In the period of the First Temple, prophets such as Elijah and Elisha found temporary refuge in this region from the fury of those they preached against. In the period of the Second Temple, many of those who wanted to disassociate themselves from Jerusalem's Roman style and its sins, such as the members of the Judean Desert cult, John the Baptist and Jesus of Nazareth, made their homes here.
John baptized many people in the water of the Jordan. When he baptized Jesus, he saw the Holy Spirit descend in the image of a dove. According to John the Evangelist (1:28), this was at Bethany in eastern Trans-Jordan. Later, Jesus returned to the Jordan with many of his students; he baptized a large number of people, this time on the western bank of the Jordan (John 3:22).
For hundreds of years, the Jordan remained desolate. Pilgrims and adventurous travelers described the descent to the Jordan, baptism and sailing as one of the most exciting events of their journey in the Holy Land.

INPUT DATA ::
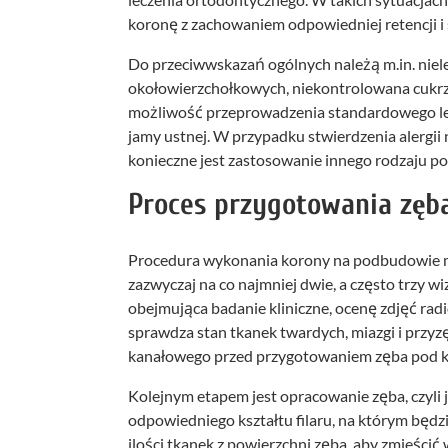
koronę z zachowaniem odpowiedniej retencji i 
Do przeciwwskazań ogólnych należą m.in. niele
okołowierzchołkowych, niekontrolowana cukrz
możliwość przeprowadzenia standardowego lec
jamy ustnej. W przypadku stwierdzenia alergii 
konieczne jest zastosowanie innego rodzaju p
Proces przygotowania zęb
Procedura wykonania korony na podbudowie me
zazwyczaj na co najmniej dwie, a często trzy w
obejmująca badanie kliniczne, ocenę zdjęć rad
sprawdza stan tkanek twardych, miazgi i przyzęb
kanałowego przed przygotowaniem zęba pod 
Kolejnym etapem jest opracowanie zęba, czyli 
odpowiedniego kształtu filaru, na którym będz
ilości tkanek z powierzchni zęba, aby zmieścić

TASKS TO PERFORM ::
1 > Answer these questions about the Jordan passage, one per line:
(a) Which prophets found temporary refuge in the region during the period of the First Temple?
(b) What did John see descend when he baptized Jesus?
(c) How did pilgrims and adventurous travelers describe the descent to the Jordan, baptism and sailing?
2 > Write out the stretch of the Jordan passage from "John baptized many" through "Jordan (John 3:22).", substituting "disciples" for "students".

ANSWERS FOR EACH ITEM ::
1 >
(a) Elijah and Elisha.
(b) The Holy Spirit, in the image of a dove.
(c) As one of the most exciting events of their journey in the Holy Land.

2 >
John baptized many people in the water of the Jordan. When he baptized Jesus, he saw the Holy Spirit descend in the image of a dove. According to John the Evangelist (1:28), this was at Bethany in eastern Trans-Jordan. Later, Jesus returned to the Jordan with many of his disciples; he baptized a large number of people, this time on the western bank of the Jordan (John 3:22).